Pheladi Tlhalha delivered a statement on behalf of the South African Climate Action Network, noting that since the UN’s COP25 climate talks governments are not addressing the climate emergency. The pandemic showed that governments can act, but they choose not to. Major emitters must demonstrate how they plan to reduce emissions, and governments must commit to meaningful action that addresses climate change.

Questions

Arkwright said that the UK government is focusing on hydrogen-based green fuels and exploring “debt swaps” as an opportunity to increase climate finance.

Creecy said that the big question is, who is going to pay for the damage that is going to happen as a result of the extreme climate events that are going to occur? The developing countries will be bearing a disproportionate burden: for example, Beira was wiped out and the people of Mozambique are now paying to restore it, even though the developed world was responsible for the emissions that drive extreme climate events like the cyclone.  Creecy said that developing countries don’t want charity, they want predictable means of financing their recovery plans — an issue not resolved at COP25.

To listen to Minister Barbara Creecy’s Resilience, Gender and Global Climate Action Round Table speech, made on October 1, visit: https://www.gov.za/speeches/minister-barbara-creecy%E2%80%99-1-oct-2020-0000

Statement by the South African Climate Action Network (SACAN)

On December 15 2019, the UN’s ​COP25 ​climate talks concluded with governments showing no signs of addressing the climate emergency. In fact, as civil society, we were disheartened by the events that followed, but we are more shocked by the recent events and reactions to the global pandemic.

Governments have not acted adequately when it comes to the climate crisis but acted with swift determination when it comes to Covid-19. This made us understand that governments can act but choose not to. And this is why it is important for us today to remind you that we said we will not rest until governments and corporations begin to take the climate crisis seriously.

COMPLETE THE FOLLOWING -
[1] Reproduce the passage of the climate round-table excerpt that begins at the words "On December 15" and stops after "climate crisis seriously.".
[2] Answer these questions from the climate round-table excerpt:
(a) According to Arkwright, what kind of fuels is the UK government focusing on?
(b) Which place does Creecy say was wiped out?
(c) On what date did the COP25 climate talks conclude?
[3] Summarize the climate round-table excerpt in two sentences.
Rely only on the climate round-table excerpt for what follows.

LISTED ENTRIES -
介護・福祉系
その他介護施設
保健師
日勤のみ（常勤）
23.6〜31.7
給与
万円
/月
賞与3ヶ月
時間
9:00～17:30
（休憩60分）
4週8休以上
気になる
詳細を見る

* * *

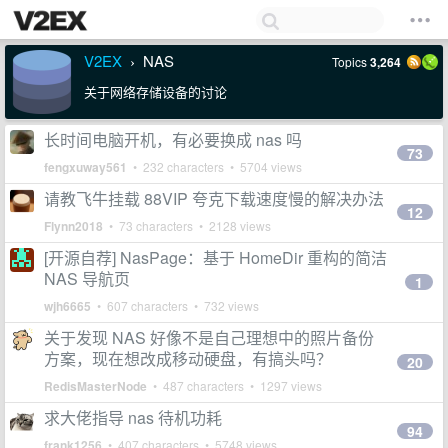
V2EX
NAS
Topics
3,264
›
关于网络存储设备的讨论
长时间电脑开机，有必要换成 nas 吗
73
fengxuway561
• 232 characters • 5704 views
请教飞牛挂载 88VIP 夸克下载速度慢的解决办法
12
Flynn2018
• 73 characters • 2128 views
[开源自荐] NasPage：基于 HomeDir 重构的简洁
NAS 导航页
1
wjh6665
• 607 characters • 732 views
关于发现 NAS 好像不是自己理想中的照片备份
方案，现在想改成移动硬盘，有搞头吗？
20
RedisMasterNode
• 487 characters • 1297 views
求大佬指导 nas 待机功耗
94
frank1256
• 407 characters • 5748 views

* * *

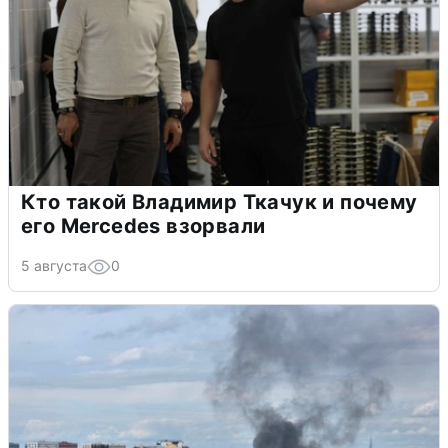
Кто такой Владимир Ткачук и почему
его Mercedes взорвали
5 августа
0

COMPLETED EXERCISE -
[1]
On December 15 2019, the UN’s ​COP25 ​climate talks concluded with governments showing no signs of addressing the climate emergency. In fact, as civil society, we were disheartened by the events that followed, but we are more shocked by the recent events and reactions to the global pandemic.

Governments have not acted adequately when it comes to the climate crisis but acted with swift determination when it comes to Covid-19. This made us understand that governments can act but choose not to. And this is why it is important for us today to remind you that we said we will not rest until governments and corporations begin to take the climate crisis seriously.

[2]
(a) Hydrogen-based green fuels.
(b) Beira.
(c) December 15, 2019.

[3] Speaking for the South African Climate Action Network, Pheladi Tlhalha said that governments have not addressed the climate emergency since COP25, even though their swift response to Covid-19 showed they can act but choose not to. Creecy stressed that developing countries bear a disproportionate burden from extreme climate events caused by the developed world's emissions, and want predictable financing for recovery rather than charity, while Arkwright said the UK is focusing on hydrogen-based green fuels and exploring debt swaps to increase climate finance.